[Start of Attachment]
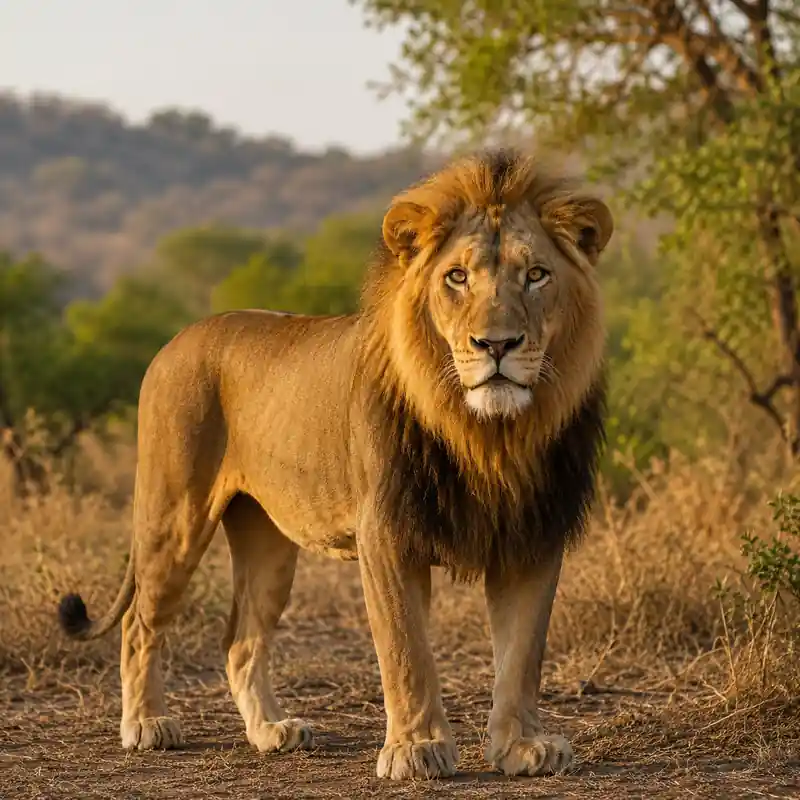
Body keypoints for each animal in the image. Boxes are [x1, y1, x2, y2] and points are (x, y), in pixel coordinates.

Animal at [58, 147, 613, 781]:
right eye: (457, 277)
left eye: (536, 275)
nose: (496, 345)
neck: (490, 436)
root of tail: (176, 339)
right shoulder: (387, 534)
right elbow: (406, 649)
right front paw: (416, 749)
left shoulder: (533, 533)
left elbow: (522, 656)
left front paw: (523, 746)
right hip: (173, 515)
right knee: (138, 623)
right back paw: (146, 724)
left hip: (267, 543)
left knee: (241, 640)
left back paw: (271, 732)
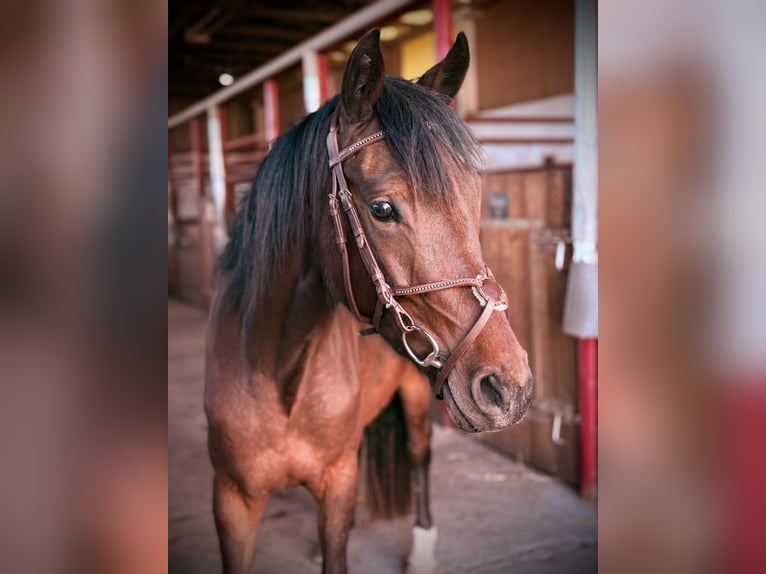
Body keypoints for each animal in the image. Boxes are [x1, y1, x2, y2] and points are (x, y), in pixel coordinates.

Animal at [204, 29, 533, 574]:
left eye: (474, 197)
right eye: (382, 209)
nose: (508, 389)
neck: (275, 369)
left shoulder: (336, 483)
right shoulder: (232, 499)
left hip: (418, 396)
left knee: (420, 454)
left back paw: (422, 547)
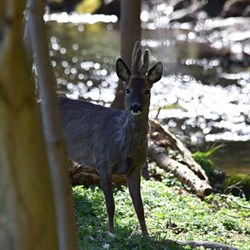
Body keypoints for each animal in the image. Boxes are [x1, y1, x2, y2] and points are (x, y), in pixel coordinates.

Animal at [59, 42, 163, 235]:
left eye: (147, 90)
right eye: (128, 90)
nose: (135, 107)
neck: (122, 145)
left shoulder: (136, 167)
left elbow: (139, 206)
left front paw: (146, 235)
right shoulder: (103, 161)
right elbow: (110, 204)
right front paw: (111, 232)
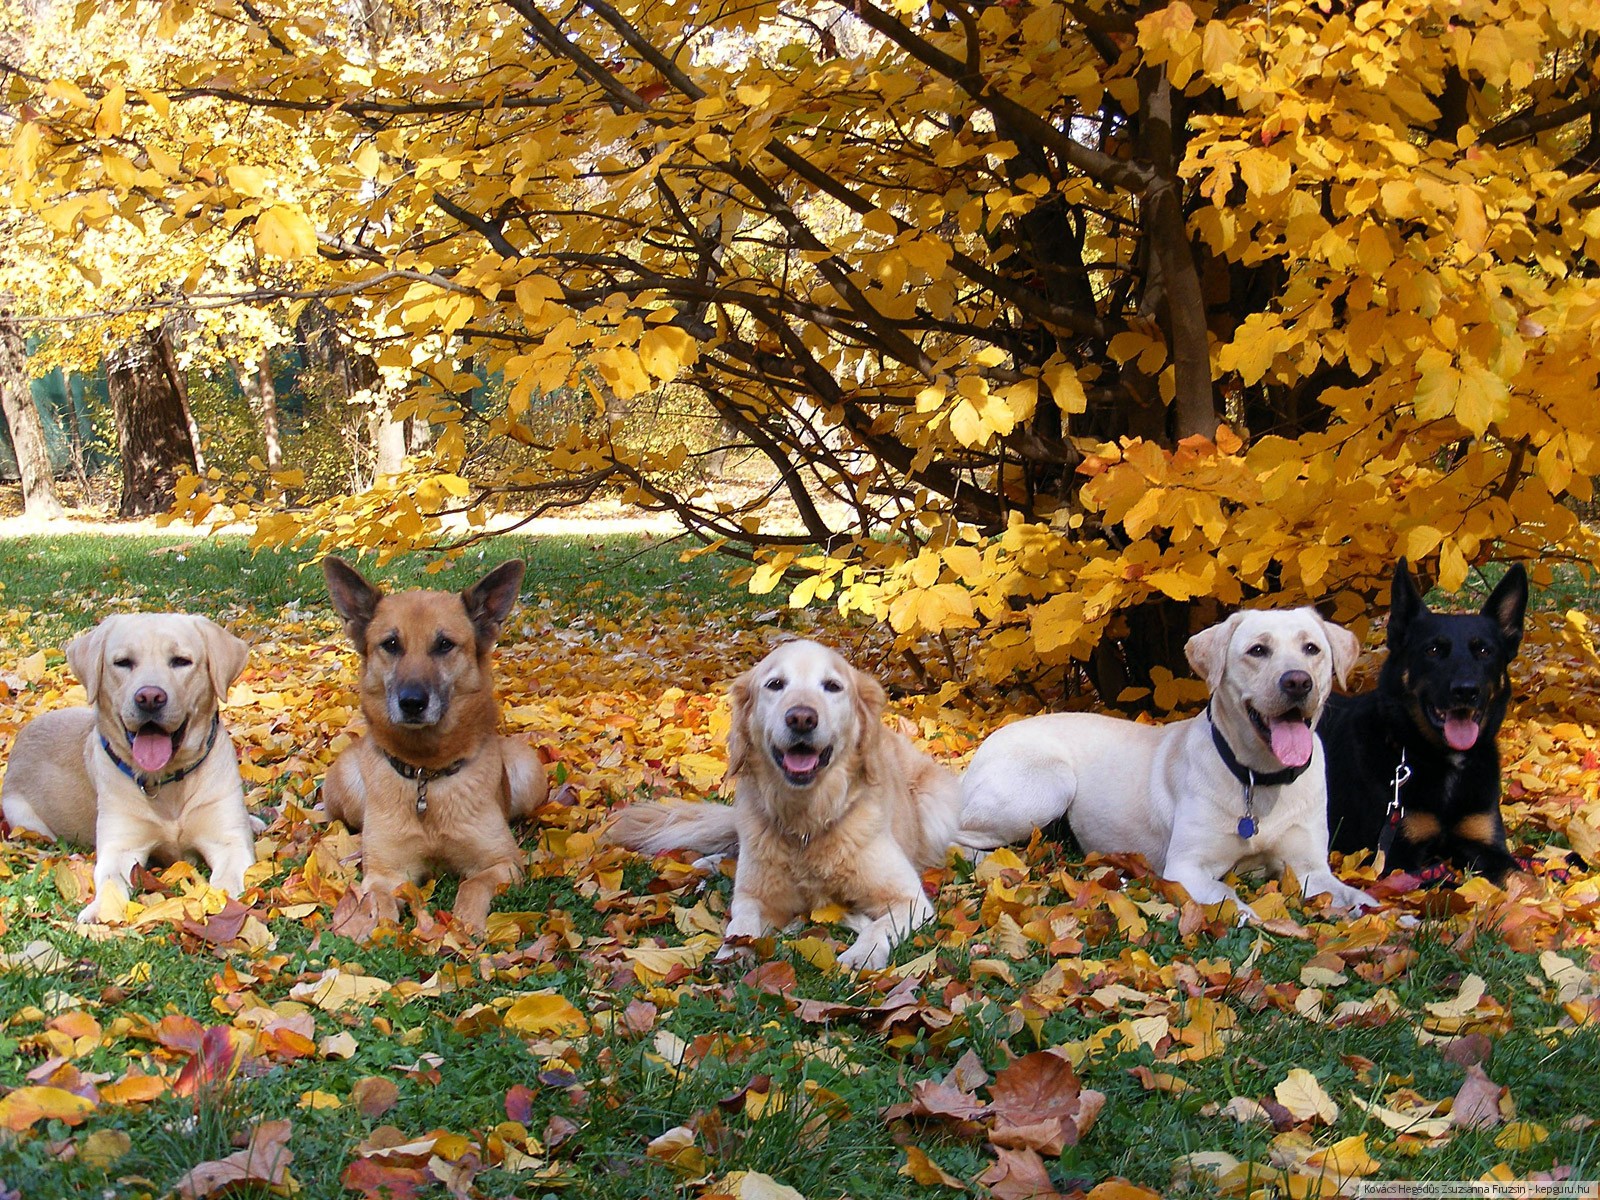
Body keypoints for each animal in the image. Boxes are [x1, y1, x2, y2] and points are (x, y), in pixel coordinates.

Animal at [2, 614, 256, 928]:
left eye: (181, 661)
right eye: (123, 662)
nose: (149, 697)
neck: (165, 782)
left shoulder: (229, 840)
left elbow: (227, 879)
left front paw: (221, 901)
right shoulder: (121, 846)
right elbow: (110, 879)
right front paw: (101, 910)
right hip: (20, 815)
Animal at [321, 560, 553, 934]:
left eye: (444, 644)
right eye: (391, 644)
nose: (412, 702)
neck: (426, 774)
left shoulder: (503, 863)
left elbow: (472, 885)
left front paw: (465, 925)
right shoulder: (386, 874)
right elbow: (379, 899)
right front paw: (378, 926)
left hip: (528, 773)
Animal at [604, 643, 953, 972]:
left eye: (832, 686)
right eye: (775, 684)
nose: (801, 718)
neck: (806, 821)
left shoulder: (910, 899)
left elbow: (879, 926)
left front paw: (862, 954)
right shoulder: (755, 897)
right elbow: (741, 921)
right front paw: (733, 951)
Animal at [1318, 563, 1529, 883]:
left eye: (1484, 651)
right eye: (1433, 650)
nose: (1466, 691)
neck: (1440, 760)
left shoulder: (1487, 845)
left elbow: (1522, 878)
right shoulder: (1395, 859)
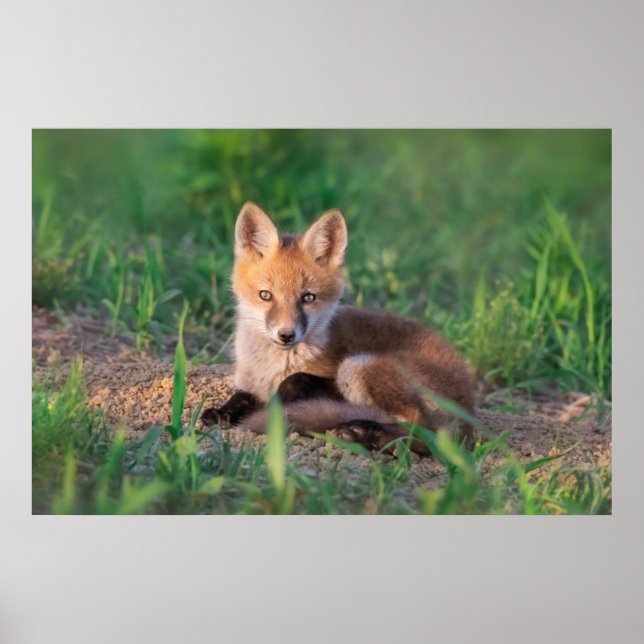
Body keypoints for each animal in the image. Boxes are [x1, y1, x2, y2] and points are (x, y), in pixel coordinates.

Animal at [200, 202, 476, 454]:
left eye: (308, 297)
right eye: (265, 295)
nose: (286, 335)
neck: (271, 367)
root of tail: (469, 408)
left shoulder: (327, 380)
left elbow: (295, 379)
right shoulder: (249, 384)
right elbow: (241, 397)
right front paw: (222, 413)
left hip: (357, 366)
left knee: (427, 435)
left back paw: (366, 433)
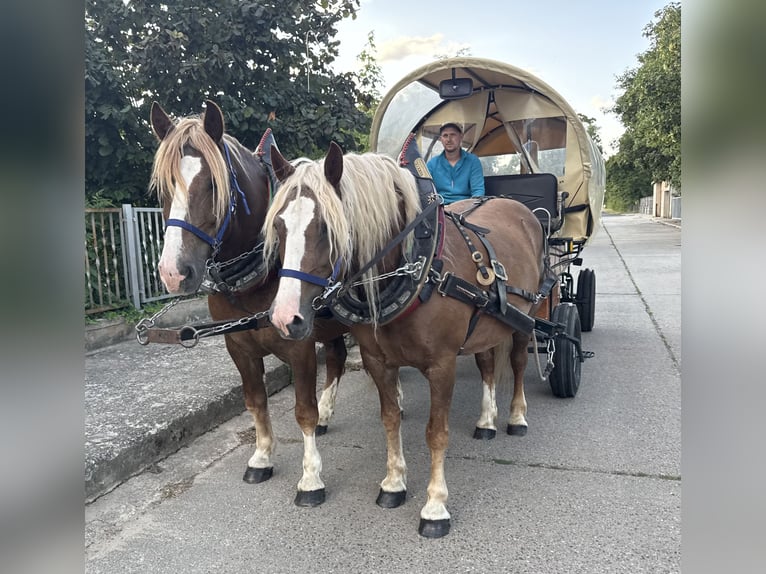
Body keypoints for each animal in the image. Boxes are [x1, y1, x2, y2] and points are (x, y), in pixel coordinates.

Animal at [148, 100, 349, 506]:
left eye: (213, 184)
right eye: (164, 187)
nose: (174, 272)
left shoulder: (299, 344)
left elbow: (303, 410)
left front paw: (310, 479)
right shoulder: (238, 344)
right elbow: (255, 400)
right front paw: (261, 457)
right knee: (338, 356)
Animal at [263, 142, 546, 537]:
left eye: (326, 228)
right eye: (279, 225)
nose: (285, 317)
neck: (417, 269)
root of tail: (519, 207)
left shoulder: (442, 365)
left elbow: (436, 433)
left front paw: (435, 506)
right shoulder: (378, 361)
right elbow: (390, 419)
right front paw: (394, 483)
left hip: (526, 317)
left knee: (518, 362)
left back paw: (516, 417)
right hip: (487, 324)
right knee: (488, 364)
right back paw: (486, 421)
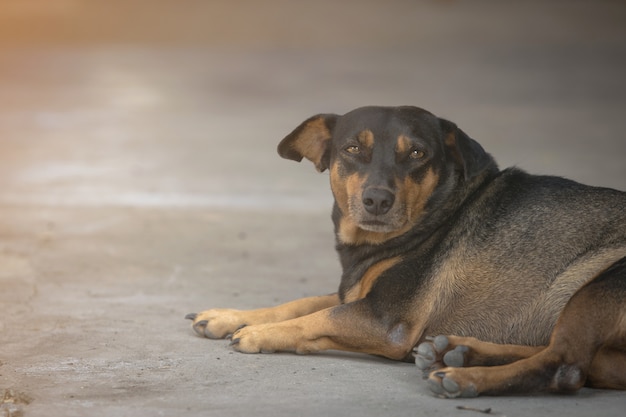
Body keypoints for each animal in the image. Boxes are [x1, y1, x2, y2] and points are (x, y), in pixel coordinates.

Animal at [185, 105, 624, 396]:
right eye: (351, 149)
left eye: (416, 153)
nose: (378, 200)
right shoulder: (357, 294)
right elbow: (302, 302)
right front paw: (229, 316)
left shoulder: (385, 319)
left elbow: (318, 317)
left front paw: (258, 333)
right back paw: (461, 351)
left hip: (600, 283)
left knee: (565, 365)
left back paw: (465, 377)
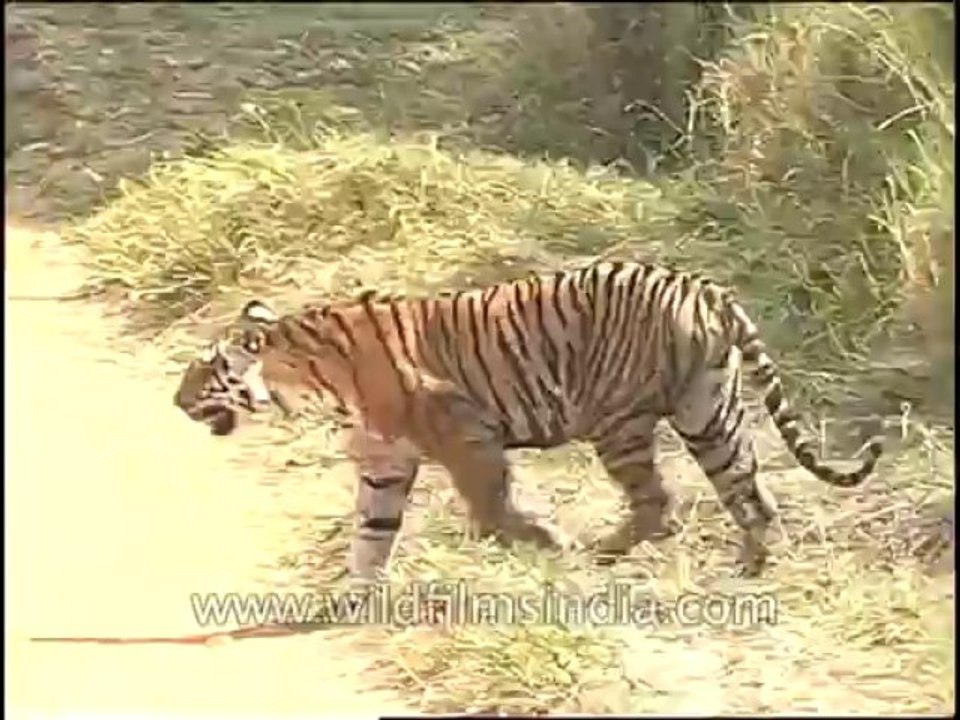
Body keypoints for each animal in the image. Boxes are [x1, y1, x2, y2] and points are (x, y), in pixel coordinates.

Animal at [174, 261, 884, 580]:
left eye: (204, 370)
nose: (175, 402)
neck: (307, 372)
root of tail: (699, 285)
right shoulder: (386, 460)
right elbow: (371, 533)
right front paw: (355, 594)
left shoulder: (463, 433)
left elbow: (491, 505)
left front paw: (543, 539)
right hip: (709, 410)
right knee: (747, 491)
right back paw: (755, 563)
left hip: (619, 421)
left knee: (660, 501)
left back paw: (602, 550)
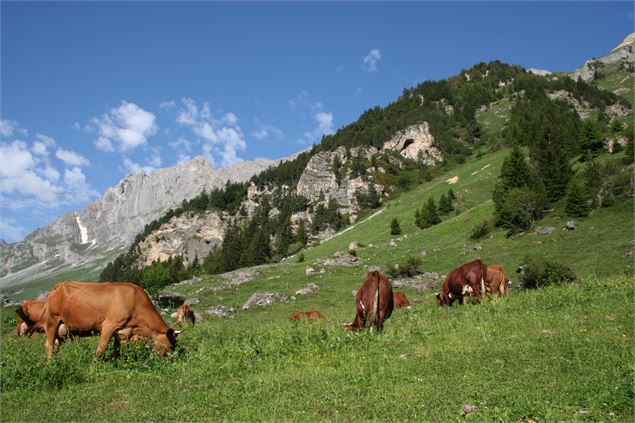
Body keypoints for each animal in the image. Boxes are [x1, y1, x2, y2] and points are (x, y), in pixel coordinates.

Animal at [41, 282, 181, 362]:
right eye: (167, 345)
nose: (161, 362)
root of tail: (59, 285)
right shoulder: (109, 325)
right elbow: (101, 348)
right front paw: (95, 365)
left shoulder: (122, 331)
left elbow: (116, 350)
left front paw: (115, 362)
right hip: (52, 320)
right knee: (49, 345)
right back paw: (50, 364)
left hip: (62, 329)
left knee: (57, 344)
[End of Attachment]
_TASK BRIEF_
Reproduce all the entries that precede this task, word for word, minus any pictures.

_WRITTEN ANSWER_
Body keypoints for each animal in the image. Boxes are [x1, y1, x2, y2] and points are (x, y), in pixel coordinates.

Animal at [58, 147, 613, 781]:
right eye: (457, 277)
left eye: (536, 275)
nose: (496, 345)
neck: (490, 436)
root of tail: (176, 339)
right shoulder: (387, 534)
right elbow: (406, 649)
right front paw: (416, 749)
left shoulder: (533, 533)
left elbow: (522, 656)
left front paw: (523, 746)
right hip: (173, 515)
right knee: (138, 623)
right back paw: (146, 724)
left hip: (267, 543)
left knee: (241, 640)
left back paw: (271, 732)
Body keypoints for each animal in the image. Boxes are [x1, y1, x2, y2] and points are (x, y), in pixel coordinates.

Animal at [204, 29, 533, 574]:
left eye: (474, 197)
right eye: (382, 209)
nose: (508, 389)
neck: (275, 369)
left shoulder: (336, 483)
right shoulder: (232, 499)
left hip: (418, 396)
left knee: (420, 454)
left back paw: (422, 547)
Body keypoints for each animal in the image. Boxes are [x1, y1, x2, y2] and points are (x, y), in pixel coordinates.

Animal at [59, 42, 163, 235]:
left eye: (147, 90)
right eye: (128, 90)
nose: (135, 107)
neck: (122, 145)
left shoulder: (136, 167)
left elbow: (139, 206)
left front paw: (146, 235)
right shoulder: (103, 161)
right elbow: (110, 204)
right front paw: (111, 232)
Body keypoints for each animal in the image. Boxes are [x1, y1, x2, y2] and points are (x, y), in pixel coordinates.

Animal at [2, 614, 256, 928]:
left eye: (181, 661)
right eye: (123, 662)
nose: (149, 697)
neck: (165, 782)
left shoulder: (229, 840)
left elbow: (227, 879)
left front paw: (221, 901)
right shoulder: (121, 846)
right elbow: (110, 879)
right front paw: (101, 910)
right hip: (20, 815)
Animal at [321, 560, 553, 934]:
left eye: (444, 644)
right eye: (391, 644)
nose: (412, 702)
neck: (426, 774)
left shoulder: (503, 863)
left elbow: (472, 885)
left front paw: (465, 925)
right shoulder: (386, 874)
right elbow: (379, 899)
right front paw: (378, 926)
left hip: (528, 773)
Animal at [604, 643, 953, 972]:
left eye: (832, 686)
right eye: (775, 684)
nose: (801, 718)
neck: (806, 821)
left shoulder: (910, 899)
left elbow: (879, 926)
left front paw: (862, 954)
right shoulder: (755, 897)
right elbow: (741, 921)
right front paw: (733, 951)
Animal at [1318, 563, 1529, 883]:
left eye: (1484, 651)
right eye: (1433, 650)
nose: (1466, 691)
neck: (1440, 760)
left shoulder: (1487, 845)
left elbow: (1522, 878)
right shoulder: (1395, 859)
Body keypoints for each animal in the image. Boxes are [x1, y1, x2, y2] and points are (x, y), in pixel coordinates.

Animal at [200, 202, 476, 454]:
left eye: (308, 297)
right eye: (265, 295)
nose: (286, 335)
neck: (271, 367)
root of tail: (469, 408)
left shoulder: (327, 380)
left elbow: (295, 379)
right shoulder: (249, 384)
right elbow: (241, 397)
right front paw: (222, 413)
left hip: (357, 366)
left knee: (427, 435)
left back paw: (366, 433)
Body keypoints for each animal in the image. Boxes are [x1, y1, x2, y2] and points are (x, y), in pixel coordinates.

Animal at [148, 100, 349, 506]:
left eye: (213, 184)
right eye: (164, 187)
nose: (174, 272)
left shoulder: (299, 344)
left elbow: (303, 410)
left front paw: (310, 479)
right shoulder: (238, 344)
right elbow: (255, 400)
right front paw: (261, 457)
right knee: (338, 356)
Animal at [263, 142, 546, 537]:
left eye: (326, 228)
right eye: (279, 225)
nose: (285, 317)
neck: (417, 269)
root of tail: (519, 207)
left shoulder: (442, 365)
left elbow: (436, 433)
left front paw: (435, 506)
right shoulder: (378, 361)
right elbow: (390, 419)
right front paw: (394, 483)
left hip: (526, 317)
left knee: (518, 362)
left back paw: (516, 417)
right hip: (487, 324)
right knee: (488, 364)
right back paw: (486, 421)
Body keypoints for each animal in the image. Boxes are [x1, y1, x2, y2] and points are (x, y), in pixel coordinates.

Animal at [185, 105, 624, 396]:
right eye: (351, 149)
left eye: (416, 153)
nose: (378, 200)
right shoulder: (357, 294)
right elbow: (302, 302)
right front paw: (229, 316)
left shoulder: (385, 319)
left elbow: (318, 317)
left front paw: (258, 333)
right back paw: (461, 351)
left hip: (600, 283)
left knee: (565, 365)
left back paw: (465, 377)
Body keypoints for each animal in the image. Boxes are [x1, y1, x2, y2] and points are (x, y), in pixel coordinates.

Animal at [174, 261, 884, 580]:
left eye: (204, 370)
nose: (175, 402)
neck: (307, 372)
root of tail: (699, 285)
right shoulder: (386, 460)
right elbow: (371, 533)
right front paw: (355, 594)
left shoulder: (463, 433)
left elbow: (491, 505)
left front paw: (543, 539)
right hip: (709, 410)
right knee: (747, 491)
right back paw: (755, 563)
left hip: (619, 421)
left knee: (660, 501)
left back paw: (602, 550)
Body keypoints for each animal in the image. Boxes are [x1, y1, x2, y2] and points are (x, y), in pixel coordinates.

Animal at [41, 282, 181, 362]:
right eye: (167, 345)
nose: (161, 362)
root of tail: (59, 285)
right shoulder: (109, 325)
right elbow: (101, 348)
right front paw: (95, 365)
left shoulder: (122, 331)
left elbow: (116, 350)
left front paw: (115, 362)
right hip: (52, 320)
right knee: (49, 345)
right back paw: (50, 364)
left hip: (62, 329)
left knee: (57, 344)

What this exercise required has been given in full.